Write out only the lines from the top of the listing below through the one with "index mcp: (274, 410)", exactly as they stand, while keeping pictures out of the copy.

▼▼▼

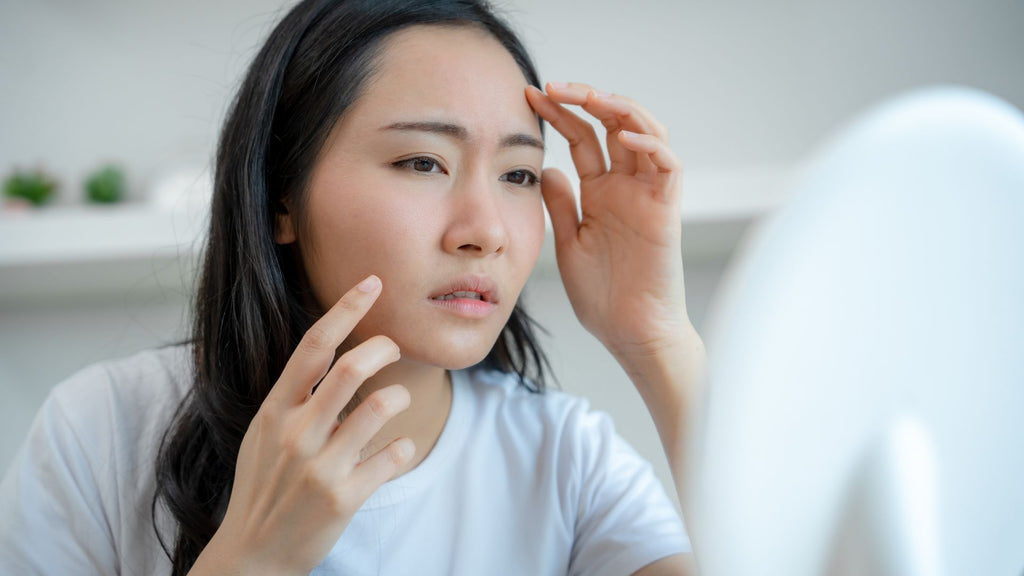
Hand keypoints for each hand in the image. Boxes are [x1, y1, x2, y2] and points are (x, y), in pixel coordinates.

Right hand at [192, 275, 413, 575]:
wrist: (252, 556)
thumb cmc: (263, 487)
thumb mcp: (264, 435)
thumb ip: (294, 398)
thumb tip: (333, 356)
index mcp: (274, 410)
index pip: (313, 346)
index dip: (346, 309)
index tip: (372, 282)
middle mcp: (295, 433)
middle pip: (350, 367)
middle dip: (382, 347)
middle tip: (392, 346)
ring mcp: (319, 467)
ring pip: (380, 407)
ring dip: (398, 396)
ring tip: (394, 402)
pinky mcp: (344, 498)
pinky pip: (393, 456)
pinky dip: (403, 447)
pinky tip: (396, 450)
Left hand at [525, 82, 692, 363]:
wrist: (630, 335)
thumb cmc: (603, 297)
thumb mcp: (568, 243)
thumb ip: (561, 205)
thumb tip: (546, 168)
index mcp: (601, 193)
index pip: (583, 139)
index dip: (559, 114)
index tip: (529, 95)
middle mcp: (626, 187)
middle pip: (614, 125)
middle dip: (586, 99)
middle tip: (553, 87)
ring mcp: (648, 196)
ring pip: (646, 133)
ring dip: (620, 109)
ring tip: (589, 98)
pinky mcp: (667, 212)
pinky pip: (668, 166)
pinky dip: (650, 145)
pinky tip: (623, 136)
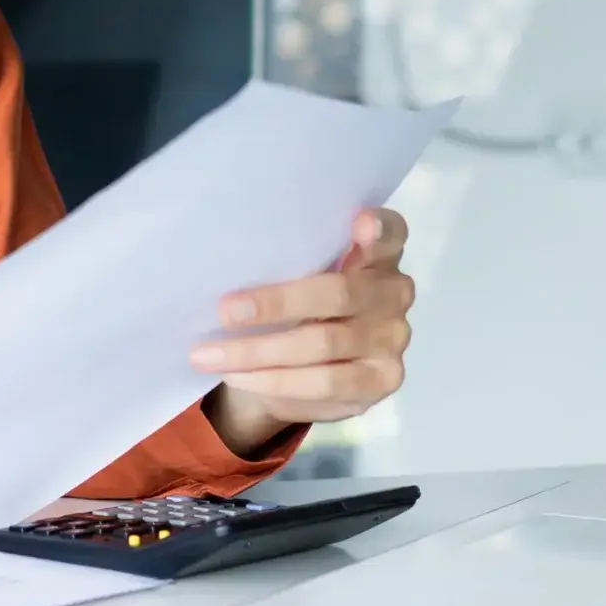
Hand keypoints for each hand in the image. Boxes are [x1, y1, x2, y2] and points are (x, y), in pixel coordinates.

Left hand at [191, 208, 415, 456]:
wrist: (303, 372)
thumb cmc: (297, 307)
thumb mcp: (296, 278)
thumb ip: (290, 263)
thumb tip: (232, 264)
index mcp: (379, 254)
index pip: (390, 233)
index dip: (378, 227)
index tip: (358, 222)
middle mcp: (394, 293)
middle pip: (339, 293)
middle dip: (276, 303)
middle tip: (225, 311)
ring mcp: (393, 338)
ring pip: (322, 343)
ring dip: (258, 351)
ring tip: (211, 354)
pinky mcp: (380, 380)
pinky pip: (323, 383)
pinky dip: (274, 381)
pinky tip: (240, 376)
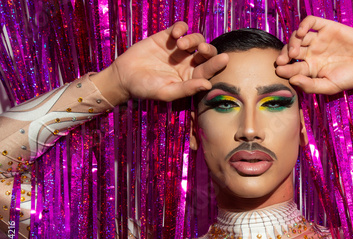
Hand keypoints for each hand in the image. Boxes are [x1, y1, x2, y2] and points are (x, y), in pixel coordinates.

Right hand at [91, 22, 228, 104]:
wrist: (124, 77)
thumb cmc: (146, 89)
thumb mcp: (166, 92)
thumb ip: (187, 89)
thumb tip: (207, 84)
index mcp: (192, 78)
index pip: (208, 70)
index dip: (216, 64)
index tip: (224, 58)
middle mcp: (188, 63)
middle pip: (206, 52)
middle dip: (208, 49)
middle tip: (201, 49)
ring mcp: (179, 50)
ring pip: (196, 39)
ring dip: (192, 39)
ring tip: (180, 43)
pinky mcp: (167, 37)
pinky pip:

▲▲▲

▶ **Answer to this exercise**:
Hand keypoints for each hand in the image. Boxes are [x1, y1, x2, y2] and points are (x, y), in pixel coordinates.

Right hand at [192, 275, 413, 575]:
wrist: (252, 556)
thumb cmc: (263, 487)
thumb mcp: (264, 435)
thumb ip: (294, 398)
thumb tip: (333, 356)
index mcp: (274, 410)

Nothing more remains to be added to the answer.